TEXT EXCERPT:
A branch of mathematics that unifies a circle of problems in which extremal properties of a combinatorial character are investigated for systems of figures. These problems are related, in the first instance, to optimal positioning (in a certain sense) of convex sets. An example of one of the oldest problems of this kind is the problem of the 13 spheres: What is the maximum number of material spheres of equal size that can be attached to a sphere of the same size in Euclidean space? J. Kepler, 1611, indicated the number 12, but a rigorous solution of this problem was provided in the middle of the 20th century by B.L. van der Waerden and K. Schütte.
Apparently the terminology "combinatorial geometry" first appeared in 1955 (see ). The beginnings of combinatorial geometry as an area of mathematics are usually associated with this year, although there are earlier results (see, e.g., ) that are related to it. Characteristic of combinatorial geometry is the visual nature of its problems. In combinatorial geometry, combinatorial arguments and combinations of examples from various areas of mathematics (topology, functional analysis, geometry in the large, graph theory, etc.) are extensively used. One of the central groups of problems in combinatorial geometry are problems on subdividing a figure into pieces (cf. Decomposition), e.g. the Borsuk problem.
A large group of problems in combinatorial geometry is formed by covering problems, in which one studies the possibility of covering a given set (cf. Covering (of a set)) by figures of a specified form (see, e.g., the Hadwiger hypothesis on the covering of a convex body by a minimal number of smaller bodies homothetic to it with homothety coefficient $k$, $0<k<1$; the illumination problem on the minimal number of directions of beams of parallel rays (or of sources) that will illuminate the boundary of a convex body, etc.).

ENTRIES PROVIDED:
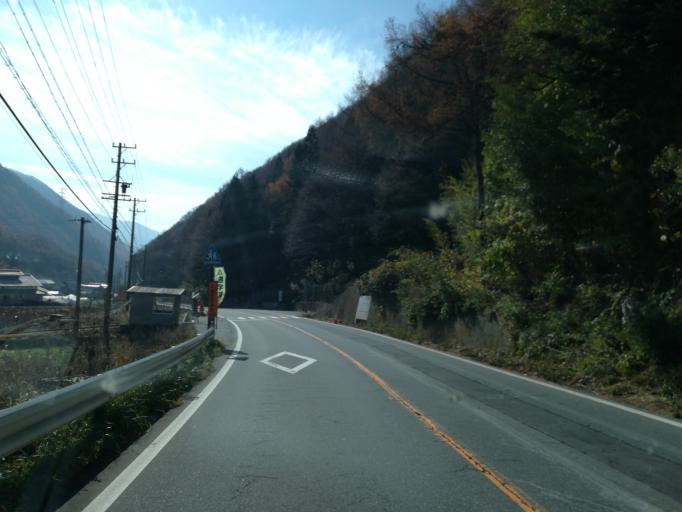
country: JP
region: Nagano
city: Ueda
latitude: 36.4771
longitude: 138.3456
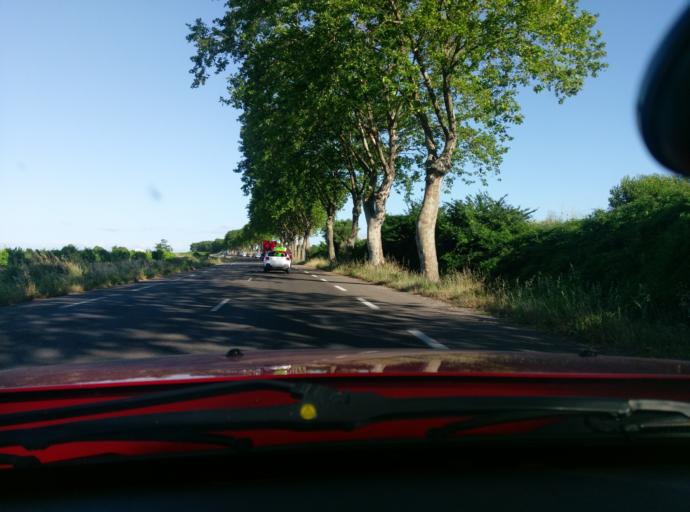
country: FR
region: Languedoc-Roussillon
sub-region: Departement du Gard
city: Uzes
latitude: 43.9838
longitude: 4.4630
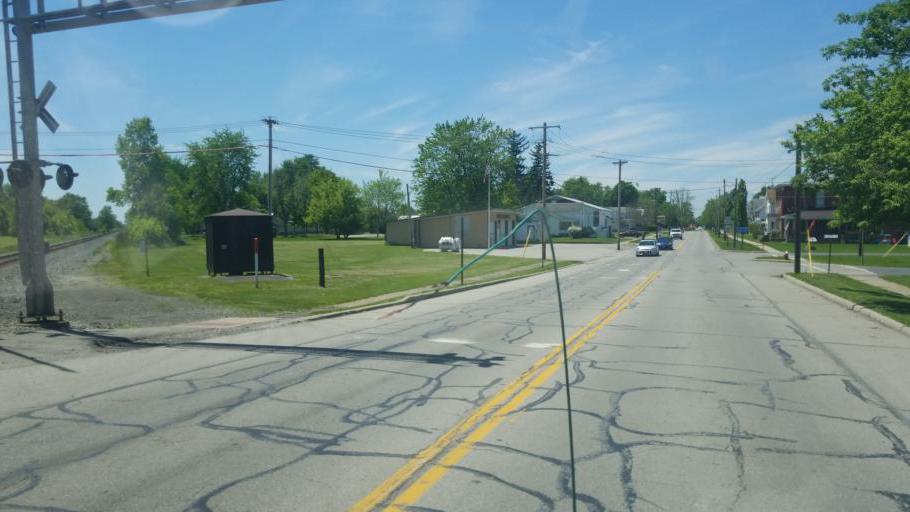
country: US
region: Ohio
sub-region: Huron County
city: Greenwich
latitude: 41.0299
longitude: -82.5191
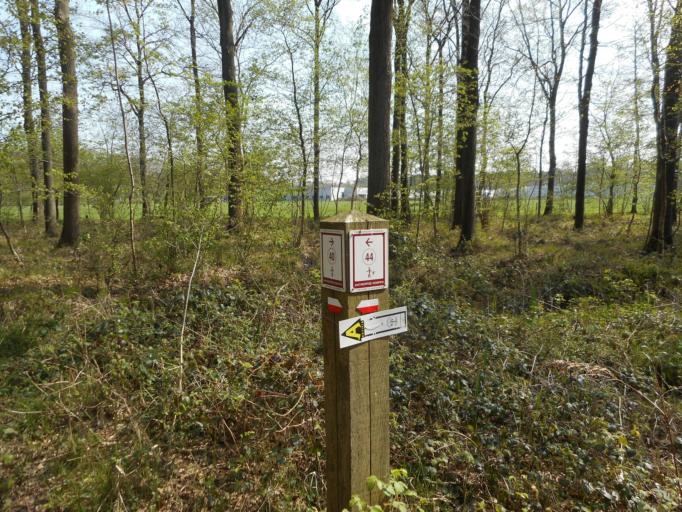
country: BE
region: Flanders
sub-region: Provincie Antwerpen
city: Zoersel
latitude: 51.2508
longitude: 4.7009
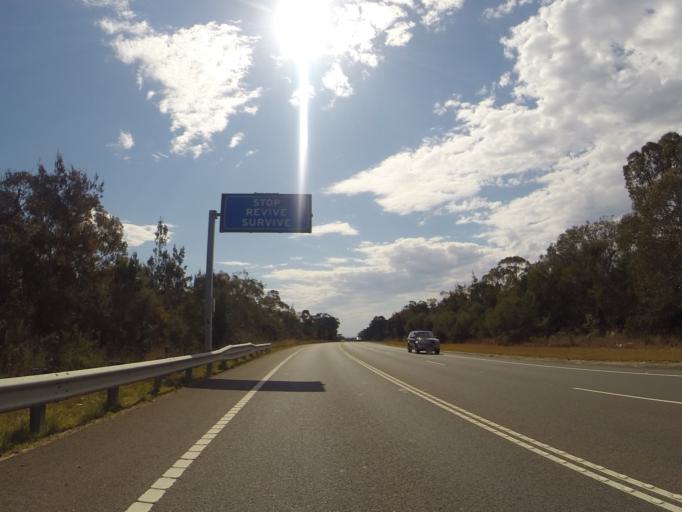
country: AU
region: New South Wales
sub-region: Liverpool
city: Holsworthy
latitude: -34.0415
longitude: 150.9592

AIM:
Please answer from the text on combinatorial geometry: in what year did the term "combinatorial geometry" apparently first appear?

TASK RESULT:
1955